* What is needed *
Give back all of the data unchanged. Keep every word as it is.

(Data extracted from a collection)
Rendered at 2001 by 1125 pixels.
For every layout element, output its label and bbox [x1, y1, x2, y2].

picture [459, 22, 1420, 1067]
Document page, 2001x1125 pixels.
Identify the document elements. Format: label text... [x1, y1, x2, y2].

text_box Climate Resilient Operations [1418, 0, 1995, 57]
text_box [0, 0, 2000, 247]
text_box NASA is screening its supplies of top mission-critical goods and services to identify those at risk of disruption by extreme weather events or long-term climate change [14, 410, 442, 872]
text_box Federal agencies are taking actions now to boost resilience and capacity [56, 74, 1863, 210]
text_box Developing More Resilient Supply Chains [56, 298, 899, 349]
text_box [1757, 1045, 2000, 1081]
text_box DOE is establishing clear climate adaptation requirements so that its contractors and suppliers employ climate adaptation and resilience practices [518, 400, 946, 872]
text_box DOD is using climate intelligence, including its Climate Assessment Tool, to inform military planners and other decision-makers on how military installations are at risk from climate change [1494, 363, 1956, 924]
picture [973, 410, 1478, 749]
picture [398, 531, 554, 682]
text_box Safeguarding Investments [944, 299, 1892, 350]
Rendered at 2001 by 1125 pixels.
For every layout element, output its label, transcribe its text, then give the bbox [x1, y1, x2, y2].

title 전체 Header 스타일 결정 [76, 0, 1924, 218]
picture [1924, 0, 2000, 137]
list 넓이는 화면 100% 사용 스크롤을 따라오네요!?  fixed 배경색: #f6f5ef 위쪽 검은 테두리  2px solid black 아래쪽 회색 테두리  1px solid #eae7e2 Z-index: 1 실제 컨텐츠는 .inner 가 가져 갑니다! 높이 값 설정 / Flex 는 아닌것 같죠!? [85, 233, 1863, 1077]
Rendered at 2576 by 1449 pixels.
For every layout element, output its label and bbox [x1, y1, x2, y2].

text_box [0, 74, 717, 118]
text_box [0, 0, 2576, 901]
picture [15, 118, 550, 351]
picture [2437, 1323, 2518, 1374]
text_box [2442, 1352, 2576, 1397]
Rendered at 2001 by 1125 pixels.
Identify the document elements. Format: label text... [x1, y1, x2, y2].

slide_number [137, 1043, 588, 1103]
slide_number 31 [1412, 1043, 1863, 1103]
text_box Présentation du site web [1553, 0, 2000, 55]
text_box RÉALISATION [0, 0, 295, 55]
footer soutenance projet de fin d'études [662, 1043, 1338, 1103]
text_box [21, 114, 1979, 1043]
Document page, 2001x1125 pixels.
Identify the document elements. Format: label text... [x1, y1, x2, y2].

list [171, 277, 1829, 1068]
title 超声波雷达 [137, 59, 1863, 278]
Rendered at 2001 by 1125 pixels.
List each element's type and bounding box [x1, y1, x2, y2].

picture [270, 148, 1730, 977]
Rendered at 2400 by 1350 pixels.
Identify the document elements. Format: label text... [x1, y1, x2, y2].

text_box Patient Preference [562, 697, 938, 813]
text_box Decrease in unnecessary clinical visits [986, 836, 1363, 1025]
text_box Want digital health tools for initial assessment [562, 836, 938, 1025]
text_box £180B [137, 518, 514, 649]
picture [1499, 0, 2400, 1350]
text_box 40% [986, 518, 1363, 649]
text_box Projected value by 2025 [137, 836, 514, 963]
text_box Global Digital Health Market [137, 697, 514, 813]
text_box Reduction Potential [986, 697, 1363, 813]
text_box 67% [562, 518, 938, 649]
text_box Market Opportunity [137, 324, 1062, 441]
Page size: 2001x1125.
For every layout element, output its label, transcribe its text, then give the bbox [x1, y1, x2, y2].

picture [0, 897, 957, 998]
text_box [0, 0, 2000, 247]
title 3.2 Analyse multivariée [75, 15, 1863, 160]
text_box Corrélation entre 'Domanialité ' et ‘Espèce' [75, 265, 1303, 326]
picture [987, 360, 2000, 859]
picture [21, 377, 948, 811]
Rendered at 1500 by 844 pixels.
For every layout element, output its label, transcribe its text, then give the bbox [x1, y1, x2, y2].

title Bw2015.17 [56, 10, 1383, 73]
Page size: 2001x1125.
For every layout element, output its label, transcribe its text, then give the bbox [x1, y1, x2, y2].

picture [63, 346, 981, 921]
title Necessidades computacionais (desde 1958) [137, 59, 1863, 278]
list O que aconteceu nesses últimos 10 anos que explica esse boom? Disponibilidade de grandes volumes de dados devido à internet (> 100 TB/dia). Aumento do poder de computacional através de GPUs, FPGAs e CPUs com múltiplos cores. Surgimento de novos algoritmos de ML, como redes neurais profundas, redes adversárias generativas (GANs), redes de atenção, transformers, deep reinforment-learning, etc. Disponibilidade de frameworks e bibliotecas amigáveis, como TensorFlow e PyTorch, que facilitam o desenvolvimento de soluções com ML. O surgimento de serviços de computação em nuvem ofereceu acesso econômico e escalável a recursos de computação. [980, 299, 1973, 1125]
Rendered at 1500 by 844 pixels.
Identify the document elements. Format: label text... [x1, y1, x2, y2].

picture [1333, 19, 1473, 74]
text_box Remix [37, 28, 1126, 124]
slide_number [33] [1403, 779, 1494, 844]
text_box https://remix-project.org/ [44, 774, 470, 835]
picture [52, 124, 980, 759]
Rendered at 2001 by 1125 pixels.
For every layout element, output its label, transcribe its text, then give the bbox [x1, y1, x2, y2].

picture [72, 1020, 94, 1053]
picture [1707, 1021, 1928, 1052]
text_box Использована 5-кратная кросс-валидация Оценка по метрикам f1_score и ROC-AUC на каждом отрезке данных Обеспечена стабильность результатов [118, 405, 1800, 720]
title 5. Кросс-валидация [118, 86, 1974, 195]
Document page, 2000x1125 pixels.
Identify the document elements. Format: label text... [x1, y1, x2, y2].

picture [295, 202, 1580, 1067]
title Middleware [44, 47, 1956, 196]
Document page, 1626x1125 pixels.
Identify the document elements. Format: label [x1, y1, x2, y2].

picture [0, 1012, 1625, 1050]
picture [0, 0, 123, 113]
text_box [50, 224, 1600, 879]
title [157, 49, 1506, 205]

* Task response *
Rendered at 2001 by 1125 pixels.
For every layout element, output its label and bbox [x1, y1, x2, y2].

picture [459, 22, 1420, 1067]
Document page, 2001x1125 pixels.
Identify the document elements. Format: label text... [x1, y1, x2, y2].

text_box Climate Resilient Operations [1418, 0, 1995, 57]
text_box [0, 0, 2000, 247]
text_box NASA is screening its supplies of top mission-critical goods and services to identify those at risk of disruption by extreme weather events or long-term climate change [14, 410, 442, 872]
text_box Federal agencies are taking actions now to boost resilience and capacity [56, 74, 1863, 210]
text_box Developing More Resilient Supply Chains [56, 298, 899, 349]
text_box [1757, 1045, 2000, 1081]
text_box DOE is establishing clear climate adaptation requirements so that its contractors and suppliers employ climate adaptation and resilience practices [518, 400, 946, 872]
text_box DOD is using climate intelligence, including its Climate Assessment Tool, to inform military planners and other decision-makers on how military installations are at risk from climate change [1494, 363, 1956, 924]
picture [973, 410, 1478, 749]
picture [398, 531, 554, 682]
text_box Safeguarding Investments [944, 299, 1892, 350]
Rendered at 2001 by 1125 pixels.
For every layout element, output its label, transcribe its text, then give the bbox [x1, y1, x2, y2].

title 전체 Header 스타일 결정 [76, 0, 1924, 218]
picture [1924, 0, 2000, 137]
list 넓이는 화면 100% 사용 스크롤을 따라오네요!?  fixed 배경색: #f6f5ef 위쪽 검은 테두리  2px solid black 아래쪽 회색 테두리  1px solid #eae7e2 Z-index: 1 실제 컨텐츠는 .inner 가 가져 갑니다! 높이 값 설정 / Flex 는 아닌것 같죠!? [85, 233, 1863, 1077]
Rendered at 2576 by 1449 pixels.
For every layout element, output its label and bbox [x1, y1, x2, y2].

text_box [0, 74, 717, 118]
text_box [0, 0, 2576, 901]
picture [15, 118, 550, 351]
picture [2437, 1323, 2518, 1374]
text_box [2442, 1352, 2576, 1397]
Rendered at 2001 by 1125 pixels.
Identify the document elements. Format: label text... [x1, y1, x2, y2].

slide_number [137, 1043, 588, 1103]
slide_number 31 [1412, 1043, 1863, 1103]
text_box Présentation du site web [1553, 0, 2000, 55]
text_box RÉALISATION [0, 0, 295, 55]
footer soutenance projet de fin d'études [662, 1043, 1338, 1103]
text_box [21, 114, 1979, 1043]
Document page, 2001x1125 pixels.
Identify the document elements. Format: label text... [x1, y1, x2, y2].

list [171, 277, 1829, 1068]
title 超声波雷达 [137, 59, 1863, 278]
Rendered at 2001 by 1125 pixels.
List each element's type and bounding box [x1, y1, x2, y2].

picture [270, 148, 1730, 977]
Rendered at 2400 by 1350 pixels.
Identify the document elements. Format: label text... [x1, y1, x2, y2].

text_box Patient Preference [562, 697, 938, 813]
text_box Decrease in unnecessary clinical visits [986, 836, 1363, 1025]
text_box Want digital health tools for initial assessment [562, 836, 938, 1025]
text_box £180B [137, 518, 514, 649]
picture [1499, 0, 2400, 1350]
text_box 40% [986, 518, 1363, 649]
text_box Projected value by 2025 [137, 836, 514, 963]
text_box Global Digital Health Market [137, 697, 514, 813]
text_box Reduction Potential [986, 697, 1363, 813]
text_box 67% [562, 518, 938, 649]
text_box Market Opportunity [137, 324, 1062, 441]
Page size: 2001x1125.
For every layout element, output its label, transcribe its text, then give the bbox [x1, y1, x2, y2].

picture [0, 897, 957, 998]
text_box [0, 0, 2000, 247]
title 3.2 Analyse multivariée [75, 15, 1863, 160]
text_box Corrélation entre 'Domanialité ' et ‘Espèce' [75, 265, 1303, 326]
picture [987, 360, 2000, 859]
picture [21, 377, 948, 811]
Rendered at 1500 by 844 pixels.
For every layout element, output its label, transcribe its text, then give the bbox [x1, y1, x2, y2].

title Bw2015.17 [56, 10, 1383, 73]
Page size: 2001x1125.
For every layout element, output its label, transcribe its text, then give the bbox [x1, y1, x2, y2].

picture [63, 346, 981, 921]
title Necessidades computacionais (desde 1958) [137, 59, 1863, 278]
list O que aconteceu nesses últimos 10 anos que explica esse boom? Disponibilidade de grandes volumes de dados devido à internet (> 100 TB/dia). Aumento do poder de computacional através de GPUs, FPGAs e CPUs com múltiplos cores. Surgimento de novos algoritmos de ML, como redes neurais profundas, redes adversárias generativas (GANs), redes de atenção, transformers, deep reinforment-learning, etc. Disponibilidade de frameworks e bibliotecas amigáveis, como TensorFlow e PyTorch, que facilitam o desenvolvimento de soluções com ML. O surgimento de serviços de computação em nuvem ofereceu acesso econômico e escalável a recursos de computação. [980, 299, 1973, 1125]
Rendered at 1500 by 844 pixels.
Identify the document elements. Format: label text... [x1, y1, x2, y2].

picture [1333, 19, 1473, 74]
text_box Remix [37, 28, 1126, 124]
slide_number [33] [1403, 779, 1494, 844]
text_box https://remix-project.org/ [44, 774, 470, 835]
picture [52, 124, 980, 759]
Rendered at 2001 by 1125 pixels.
For every layout element, output its label, transcribe its text, then give the bbox [x1, y1, x2, y2].

picture [72, 1020, 94, 1053]
picture [1707, 1021, 1928, 1052]
text_box Использована 5-кратная кросс-валидация Оценка по метрикам f1_score и ROC-AUC на каждом отрезке данных Обеспечена стабильность результатов [118, 405, 1800, 720]
title 5. Кросс-валидация [118, 86, 1974, 195]
Document page, 2000x1125 pixels.
Identify the document elements. Format: label text... [x1, y1, x2, y2].

picture [295, 202, 1580, 1067]
title Middleware [44, 47, 1956, 196]
Document page, 1626x1125 pixels.
Identify the document elements. Format: label [x1, y1, x2, y2].

picture [0, 1012, 1625, 1050]
picture [0, 0, 123, 113]
text_box [50, 224, 1600, 879]
title [157, 49, 1506, 205]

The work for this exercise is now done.